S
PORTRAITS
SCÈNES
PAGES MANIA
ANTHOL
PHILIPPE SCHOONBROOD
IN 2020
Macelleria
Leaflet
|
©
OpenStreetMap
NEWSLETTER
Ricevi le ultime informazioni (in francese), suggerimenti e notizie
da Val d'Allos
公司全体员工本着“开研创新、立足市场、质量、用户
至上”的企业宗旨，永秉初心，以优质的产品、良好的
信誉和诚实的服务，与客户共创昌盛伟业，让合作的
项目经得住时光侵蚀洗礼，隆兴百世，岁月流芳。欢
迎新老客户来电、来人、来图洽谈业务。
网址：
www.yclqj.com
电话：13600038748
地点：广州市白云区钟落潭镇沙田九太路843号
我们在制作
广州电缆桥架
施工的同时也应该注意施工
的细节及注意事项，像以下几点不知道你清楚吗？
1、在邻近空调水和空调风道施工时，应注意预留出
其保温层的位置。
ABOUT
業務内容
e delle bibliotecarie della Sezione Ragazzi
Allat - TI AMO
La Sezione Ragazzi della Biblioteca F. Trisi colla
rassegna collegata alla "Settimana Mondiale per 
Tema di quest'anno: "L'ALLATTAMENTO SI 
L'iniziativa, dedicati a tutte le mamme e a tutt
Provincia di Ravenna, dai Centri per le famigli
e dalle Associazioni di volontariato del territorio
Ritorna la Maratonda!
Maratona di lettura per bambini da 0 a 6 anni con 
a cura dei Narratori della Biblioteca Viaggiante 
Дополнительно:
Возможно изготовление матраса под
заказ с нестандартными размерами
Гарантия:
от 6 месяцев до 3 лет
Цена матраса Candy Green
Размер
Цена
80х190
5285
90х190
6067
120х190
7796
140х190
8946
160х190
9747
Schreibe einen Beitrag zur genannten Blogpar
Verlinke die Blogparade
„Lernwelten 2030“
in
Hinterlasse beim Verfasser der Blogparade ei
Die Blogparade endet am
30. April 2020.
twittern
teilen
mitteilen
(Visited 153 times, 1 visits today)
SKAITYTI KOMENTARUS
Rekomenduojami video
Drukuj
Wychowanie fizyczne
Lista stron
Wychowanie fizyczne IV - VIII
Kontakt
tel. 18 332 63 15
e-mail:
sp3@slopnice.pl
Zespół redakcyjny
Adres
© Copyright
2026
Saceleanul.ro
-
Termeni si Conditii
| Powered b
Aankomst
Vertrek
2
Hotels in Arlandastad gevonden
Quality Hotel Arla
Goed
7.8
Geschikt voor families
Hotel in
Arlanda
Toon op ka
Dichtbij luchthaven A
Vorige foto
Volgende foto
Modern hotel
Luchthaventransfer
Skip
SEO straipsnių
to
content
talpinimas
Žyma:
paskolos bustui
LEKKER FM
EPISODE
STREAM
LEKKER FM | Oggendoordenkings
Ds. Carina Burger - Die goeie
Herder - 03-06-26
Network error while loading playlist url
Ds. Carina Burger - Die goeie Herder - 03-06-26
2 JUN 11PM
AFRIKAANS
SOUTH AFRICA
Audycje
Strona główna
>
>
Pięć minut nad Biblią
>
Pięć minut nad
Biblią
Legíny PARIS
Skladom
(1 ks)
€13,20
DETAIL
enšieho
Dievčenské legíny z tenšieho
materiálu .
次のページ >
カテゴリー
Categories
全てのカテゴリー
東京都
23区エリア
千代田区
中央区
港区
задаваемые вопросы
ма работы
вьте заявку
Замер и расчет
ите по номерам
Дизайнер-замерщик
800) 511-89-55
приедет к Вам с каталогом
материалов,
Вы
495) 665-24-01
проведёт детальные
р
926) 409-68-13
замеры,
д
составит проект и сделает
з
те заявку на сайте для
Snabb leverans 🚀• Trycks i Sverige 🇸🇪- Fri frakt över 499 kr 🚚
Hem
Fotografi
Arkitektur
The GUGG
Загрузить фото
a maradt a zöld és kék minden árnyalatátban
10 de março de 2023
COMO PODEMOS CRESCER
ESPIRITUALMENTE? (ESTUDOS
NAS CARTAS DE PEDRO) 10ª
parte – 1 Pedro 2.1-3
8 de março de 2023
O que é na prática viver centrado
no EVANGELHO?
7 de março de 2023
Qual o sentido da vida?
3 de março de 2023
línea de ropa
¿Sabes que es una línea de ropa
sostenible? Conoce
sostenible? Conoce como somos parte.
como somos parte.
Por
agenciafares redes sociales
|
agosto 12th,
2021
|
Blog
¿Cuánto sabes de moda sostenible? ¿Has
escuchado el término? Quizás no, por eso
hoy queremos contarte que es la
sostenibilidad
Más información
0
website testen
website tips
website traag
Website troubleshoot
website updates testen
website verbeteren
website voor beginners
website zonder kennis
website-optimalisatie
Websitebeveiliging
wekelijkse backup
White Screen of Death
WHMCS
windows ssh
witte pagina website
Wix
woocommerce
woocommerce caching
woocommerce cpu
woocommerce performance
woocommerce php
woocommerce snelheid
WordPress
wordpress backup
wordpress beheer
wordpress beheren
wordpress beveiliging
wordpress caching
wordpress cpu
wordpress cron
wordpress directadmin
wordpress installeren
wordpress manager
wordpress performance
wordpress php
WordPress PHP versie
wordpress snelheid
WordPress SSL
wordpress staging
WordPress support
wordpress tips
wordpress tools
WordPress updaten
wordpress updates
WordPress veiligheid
○ ○ ○
* [AIM OF THE TASK]
Give back every line above word for word, in the same order.

* [TASK RESULT]
S
PORTRAITS
SCÈNES
PAGES MANIA
ANTHOL
PHILIPPE SCHOONBROOD
IN 2020
Macelleria
Leaflet
|
©
OpenStreetMap
NEWSLETTER
Ricevi le ultime informazioni (in francese), suggerimenti e notizie
da Val d'Allos
公司全体员工本着“开研创新、立足市场、质量、用户
至上”的企业宗旨，永秉初心，以优质的产品、良好的
信誉和诚实的服务，与客户共创昌盛伟业，让合作的
项目经得住时光侵蚀洗礼，隆兴百世，岁月流芳。欢
迎新老客户来电、来人、来图洽谈业务。
网址：
www.yclqj.com
电话：13600038748
地点：广州市白云区钟落潭镇沙田九太路843号
我们在制作
广州电缆桥架
施工的同时也应该注意施工
的细节及注意事项，像以下几点不知道你清楚吗？
1、在邻近空调水和空调风道施工时，应注意预留出
其保温层的位置。
ABOUT
業務内容
e delle bibliotecarie della Sezione Ragazzi
Allat - TI AMO
La Sezione Ragazzi della Biblioteca F. Trisi colla
rassegna collegata alla "Settimana Mondiale per 
Tema di quest'anno: "L'ALLATTAMENTO SI 
L'iniziativa, dedicati a tutte le mamme e a tutt
Provincia di Ravenna, dai Centri per le famigli
e dalle Associazioni di volontariato del territorio
Ritorna la Maratonda!
Maratona di lettura per bambini da 0 a 6 anni con 
a cura dei Narratori della Biblioteca Viaggiante 
Дополнительно:
Возможно изготовление матраса под
заказ с нестандартными размерами
Гарантия:
от 6 месяцев до 3 лет
Цена матраса Candy Green
Размер
Цена
80х190
5285
90х190
6067
120х190
7796
140х190
8946
160х190
9747
Schreibe einen Beitrag zur genannten Blogpar
Verlinke die Blogparade
„Lernwelten 2030“
in
Hinterlasse beim Verfasser der Blogparade ei
Die Blogparade endet am
30. April 2020.
twittern
teilen
mitteilen
(Visited 153 times, 1 visits today)
SKAITYTI KOMENTARUS
Rekomenduojami video
Drukuj
Wychowanie fizyczne
Lista stron
Wychowanie fizyczne IV - VIII
Kontakt
tel. 18 332 63 15
e-mail:
sp3@slopnice.pl
Zespół redakcyjny
Adres
© Copyright
2026
Saceleanul.ro
-
Termeni si Conditii
| Powered b
Aankomst
Vertrek
2
Hotels in Arlandastad gevonden
Quality Hotel Arla
Goed
7.8
Geschikt voor families
Hotel in
Arlanda
Toon op ka
Dichtbij luchthaven A
Vorige foto
Volgende foto
Modern hotel
Luchthaventransfer
Skip
SEO straipsnių
to
content
talpinimas
Žyma:
paskolos bustui
LEKKER FM
EPISODE
STREAM
LEKKER FM | Oggendoordenkings
Ds. Carina Burger - Die goeie
Herder - 03-06-26
Network error while loading playlist url
Ds. Carina Burger - Die goeie Herder - 03-06-26
2 JUN 11PM
AFRIKAANS
SOUTH AFRICA
Audycje
Strona główna
>
>
Pięć minut nad Biblią
>
Pięć minut nad
Biblią
Legíny PARIS
Skladom
(1 ks)
€13,20
DETAIL
enšieho
Dievčenské legíny z tenšieho
materiálu .
次のページ >
カテゴリー
Categories
全てのカテゴリー
東京都
23区エリア
千代田区
中央区
港区
задаваемые вопросы
ма работы
вьте заявку
Замер и расчет
ите по номерам
Дизайнер-замерщик
800) 511-89-55
приедет к Вам с каталогом
материалов,
Вы
495) 665-24-01
проведёт детальные
р
926) 409-68-13
замеры,
д
составит проект и сделает
з
те заявку на сайте для
Snabb leverans 🚀• Trycks i Sverige 🇸🇪- Fri frakt över 499 kr 🚚
Hem
Fotografi
Arkitektur
The GUGG
Загрузить фото
a maradt a zöld és kék minden árnyalatátban
10 de março de 2023
COMO PODEMOS CRESCER
ESPIRITUALMENTE? (ESTUDOS
NAS CARTAS DE PEDRO) 10ª
parte – 1 Pedro 2.1-3
8 de março de 2023
O que é na prática viver centrado
no EVANGELHO?
7 de março de 2023
Qual o sentido da vida?
3 de março de 2023
línea de ropa
¿Sabes que es una línea de ropa
sostenible? Conoce
sostenible? Conoce como somos parte.
como somos parte.
Por
agenciafares redes sociales
|
agosto 12th,
2021
|
Blog
¿Cuánto sabes de moda sostenible? ¿Has
escuchado el término? Quizás no, por eso
hoy queremos contarte que es la
sostenibilidad
Más información
0
website testen
website tips
website traag
Website troubleshoot
website updates testen
website verbeteren
website voor beginners
website zonder kennis
website-optimalisatie
Websitebeveiliging
wekelijkse backup
White Screen of Death
WHMCS
windows ssh
witte pagina website
Wix
woocommerce
woocommerce caching
woocommerce cpu
woocommerce performance
woocommerce php
woocommerce snelheid
WordPress
wordpress backup
wordpress beheer
wordpress beheren
wordpress beveiliging
wordpress caching
wordpress cpu
wordpress cron
wordpress directadmin
wordpress installeren
wordpress manager
wordpress performance
wordpress php
WordPress PHP versie
wordpress snelheid
WordPress SSL
wordpress staging
WordPress support
wordpress tips
wordpress tools
WordPress updaten
wordpress updates
WordPress veiligheid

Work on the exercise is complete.